While many prior studies have focused on the possible detrimental effects induced by TPN constituents,
we instead postulate the novel hypothesis that the state of luminal content deprivation as occurring in SBS alters
gut-systemic signals driving injury mechanisms. Further analyzing these pathways, using a novel ambulatory
SBS piglet model developed by us, which recapitulates human SBS (SLU#2346,43-R-011), we have shown gut
microbial shifts in SBS with a significant increase in the Bacteroidetes phylum and decrease in the Firmicutes
phylum as well as significant sub phylum changes. Pertinently, in SBS we have also published decreased
synthesis of hepato-protective Fibroblast Growth Factor 19 (FGF19) secondary to inadequate gut Farnesoid X
Receptor (FXR) activation and a decrease in the gut growth hormone, glucagon like peptide – 2 (GLP-2) due to
a lack of gut receptor TGR5 activation. Indeed, during normal enterohepatic circulation, primary bile acids (FXR
ligands), synthesized by the liver undergo transformation to secondary bile acids (TGR5 ligands) by the gut
microbiota and thus we highlight a novel mechanism by which gut microbes modulate bile acid signaling
properties and thus alter the course of injury in SBS. Thus, we note that an altered gut microbiota, has a
prominent role in driving injury in SBS and hypothesize that its restoration in SBS animals by intestinal microbiota
transplant (IMT), obtained from EN animals, will mitigate injury. Using our model, as proof of concept, we have
noted mitigation of hepatic and gut injury in SBS upon IMT, attesting to its therapeutic role.
As detailed in the research plan; with Aim 1 we will test the impact of rigorously monitored IMT to SBS
and evaluate gut injury. We shall objectively classify and quantify stool microbiota using culture-independent
targeted amplicon sequencing and shotgun metagenomics, assess serological gut injury markers, histology and
perform gut morphometric analysis to gain mechanistic insights. Aim 2 relates to assessing the impact of IMT in
SBS on hepatic injury.
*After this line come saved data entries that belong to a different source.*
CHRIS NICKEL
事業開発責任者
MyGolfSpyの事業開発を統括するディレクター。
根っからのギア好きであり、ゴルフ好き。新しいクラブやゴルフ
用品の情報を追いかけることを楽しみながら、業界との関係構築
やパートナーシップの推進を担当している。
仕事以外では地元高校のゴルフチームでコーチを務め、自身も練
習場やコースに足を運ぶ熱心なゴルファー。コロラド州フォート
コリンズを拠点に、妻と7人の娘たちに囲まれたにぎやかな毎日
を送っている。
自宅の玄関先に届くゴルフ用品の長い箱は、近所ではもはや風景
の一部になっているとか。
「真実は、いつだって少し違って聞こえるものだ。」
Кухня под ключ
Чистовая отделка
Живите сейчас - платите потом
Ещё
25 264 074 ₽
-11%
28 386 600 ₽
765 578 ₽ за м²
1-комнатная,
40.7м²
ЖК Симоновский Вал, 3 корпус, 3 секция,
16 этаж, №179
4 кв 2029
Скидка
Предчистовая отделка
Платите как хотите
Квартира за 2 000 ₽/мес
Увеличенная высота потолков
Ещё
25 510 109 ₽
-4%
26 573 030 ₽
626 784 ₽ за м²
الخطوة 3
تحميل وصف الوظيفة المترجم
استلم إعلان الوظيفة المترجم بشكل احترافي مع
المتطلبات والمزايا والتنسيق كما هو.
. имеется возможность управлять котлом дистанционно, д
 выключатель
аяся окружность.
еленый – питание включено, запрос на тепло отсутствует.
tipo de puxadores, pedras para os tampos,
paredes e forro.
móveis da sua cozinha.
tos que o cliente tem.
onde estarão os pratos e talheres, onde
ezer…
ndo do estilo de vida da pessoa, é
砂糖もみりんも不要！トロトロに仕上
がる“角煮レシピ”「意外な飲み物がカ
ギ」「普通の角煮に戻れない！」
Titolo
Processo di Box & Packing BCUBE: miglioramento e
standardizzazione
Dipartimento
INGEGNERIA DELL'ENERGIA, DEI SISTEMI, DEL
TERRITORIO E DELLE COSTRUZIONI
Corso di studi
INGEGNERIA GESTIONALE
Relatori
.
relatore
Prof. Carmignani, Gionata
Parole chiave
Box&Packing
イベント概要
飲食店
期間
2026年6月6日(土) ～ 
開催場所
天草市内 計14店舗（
We will thus assess liver injury serological markers, hepato-toxic cytokine profiles and
liver histology to assess impact of IMT. Aim 3 will focus on understanding mechanisms along the gut-systemic
signaling axis driving injury in SBS. We will evaluate key hepatobiliary receptors, transporters and signaling
molecules along the FXR-FGF19 and TGR5-GLP-2 gut-systemic axis to gain insights into microbial modulators
and their mechanisms driving SBS injury.
This project, using a highly translatable SBS model will help advance strategies to mitigate serious
complications and provide critical insights into microbiota driven modulation of injury in SBS.